Genocide, in theory and practice, was the essence of Soleimani’s career.

THE LIE OF ‘HE FOUGHT ISIS’

Soleimani found himself in the unexpected employ of the U.S. when the crimes of U.S. and Iranian imperialism in Iraq had inadvertently given birth to the monster ISIS. ISIS leader Abu Bakr al-Baghdadi was another consequential fascist who attempted to snuff out the idea of freedom embodied in the Arab Spring revolutions.

Both Soleimani and Baghdadi traced their origins to the immense brutality of the Iran-Iraq war, Soleimani through his own service and Baghdadi through family members’ service in Saddam Hussein’s security forces and the Iraqi military, members of which formed the core of ISIS’ leadership. Both ended up perversely joining extreme, fascist violence to the reactionary religious ideas that pervaded bourgeois society in its world crisis.[2]

Soleimani’s replacement, Esmail Ghaani, parrots and defends the same fascist views—views that have been utterly discredited among most Iranians. One thing the death of Soleimani—and the redundancy of Iranian regional imperialism, now that it has served its genocidal, counter-revolutionary role—represents is the final descent of the “Islamic Republic of Iran” ideology into history’s underworld. There it will live on as an anti-human idea alongside Nazism, Stalinism, Gaddafism, and the Confederacy, to be dredged up by counter-revolutionaries—like a nightmare upon the brain of the living, as Karl Marx put it. Americans saw exactly this with Trump’s use of the Alt-Right in the 2016 presidential election.

The designation of Soleimani’s Quds Force as a terrorist organization by the U.S. last April was essentially a memo to an employee to fall in line or face termination. But like many self-inflated and overly ambitious henchmen, Soleimani had forgotten who he worked for. Trump and Soleimani found themselves in opposition but they are merely opposite sides of the same coin, not absolute opposites.

They are both manifestations of the changed world. Challenged by crises and revolutions, above all the Arab Spring, this crumbling system has turned increasingly to counter-revolution, reviving fascism, throwing up a series of militaristic nationalists like Trump, and doubling down on repression and the march to war.

Trump shocked a world that has become used to his self-indulgence, his ignorance, and his guarantee that those who do terrible wrongs—himself included—will not be punished.

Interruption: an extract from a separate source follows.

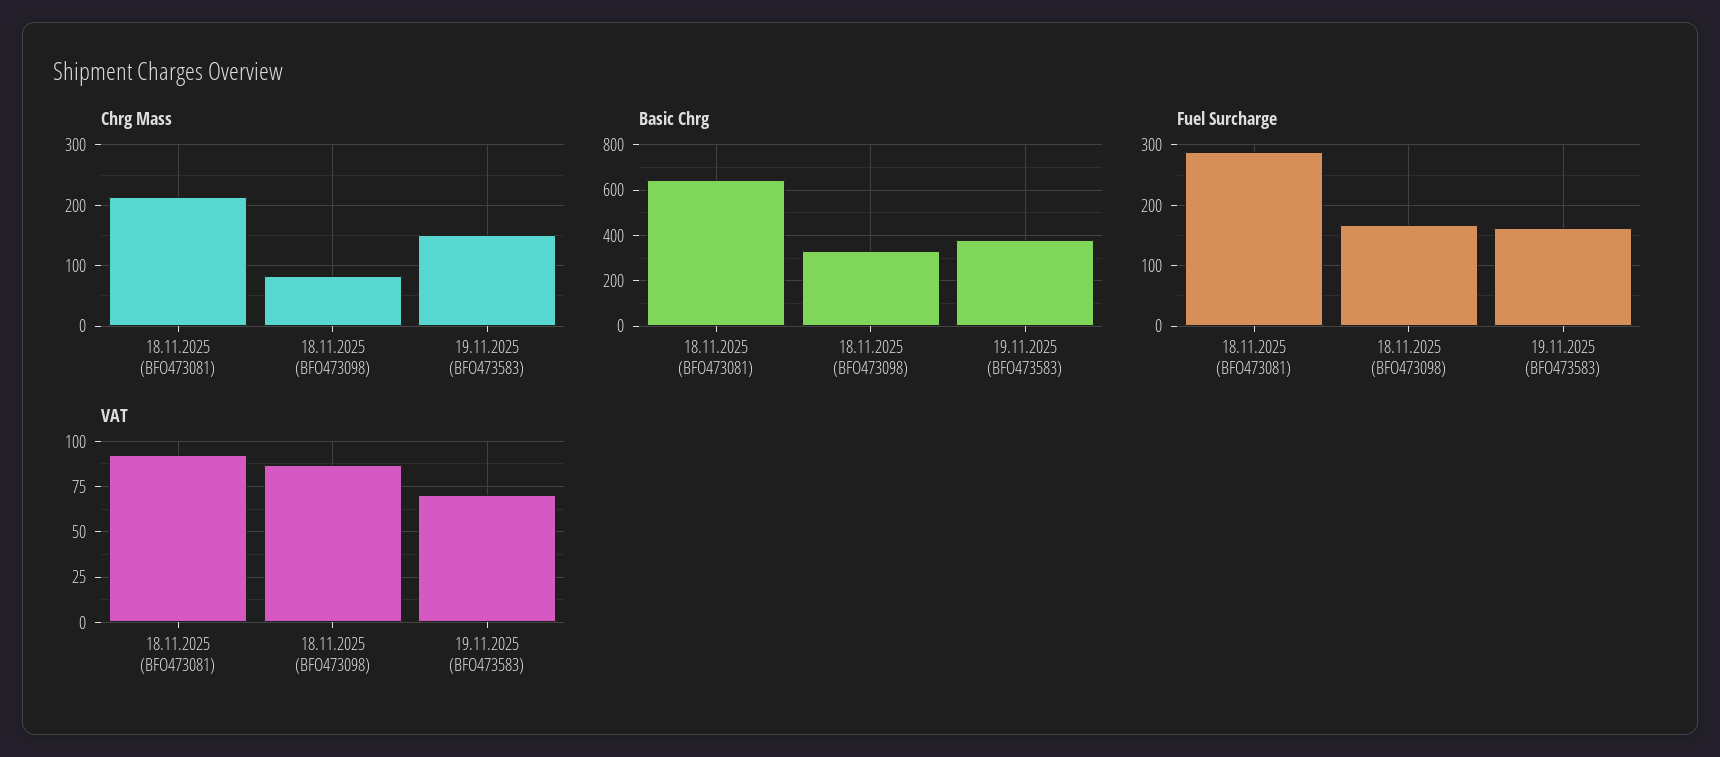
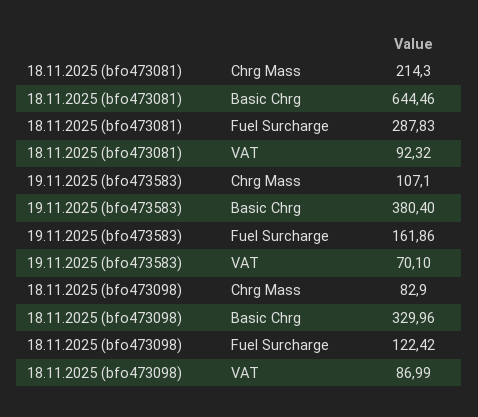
Chrg Mass, 19.11.2025 (BFO473583): 150 -> 107.1
Fuel Surcharge, 18.11.2025 (BFO473098): 170 -> 122.42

He makes no effort to oppose the ongoing genocide in Syria’s Idlib, for example, where Russian and Assad regime warplanes massacre tens of Free Syrian civilians every week. But to Trump that is a virtue, not an aberration, as the pardon of war criminal Eddie Gallagher shows.

The truth is that both Baghdadi and Soleimani fought the same reactionary battle against the revolutionary forces in the Middle East and the world. That they both died by the reactionary hand of U.S. President Trump, the ultimate beneficiary of their work, indicates that the world had changed around them as they blinded themselves with the bloodlust and nihilism that christened a new stage of counter-revolution. This changed world has yet to be comprehended by what remains of the Left.[3]

If imperialist war and counter-revolution are to be defeated, this philosophic comprehension must come. If not, the reactionary world war that has been fought in situ against the Syrian Revolution shows all humanity’s future.   

—Gerry Emmett
for The Resident Editorial Board, January 6, 2020


[1]. “Iranian workers, youth reach for new radical beginnings,” Gerry Emmett, N&L, Jan.-Feb. 2018 and “The Arab Spring is ongoing,” N&L, Nov.-Dec. 2019.

[2]. “Religion in General and Jerusalem in Particular in This State-Capitalist Age,” Raya Dunayevskaya, Crossroads of History (News and Letters Committees, 2013).

[3]. “The Changed World,” by Raya Dunayevskaya, Crossroads of History, and “Trump doctrine for a changed world,” Gerry Emmett, N&L, Nov.-Dec. 2019.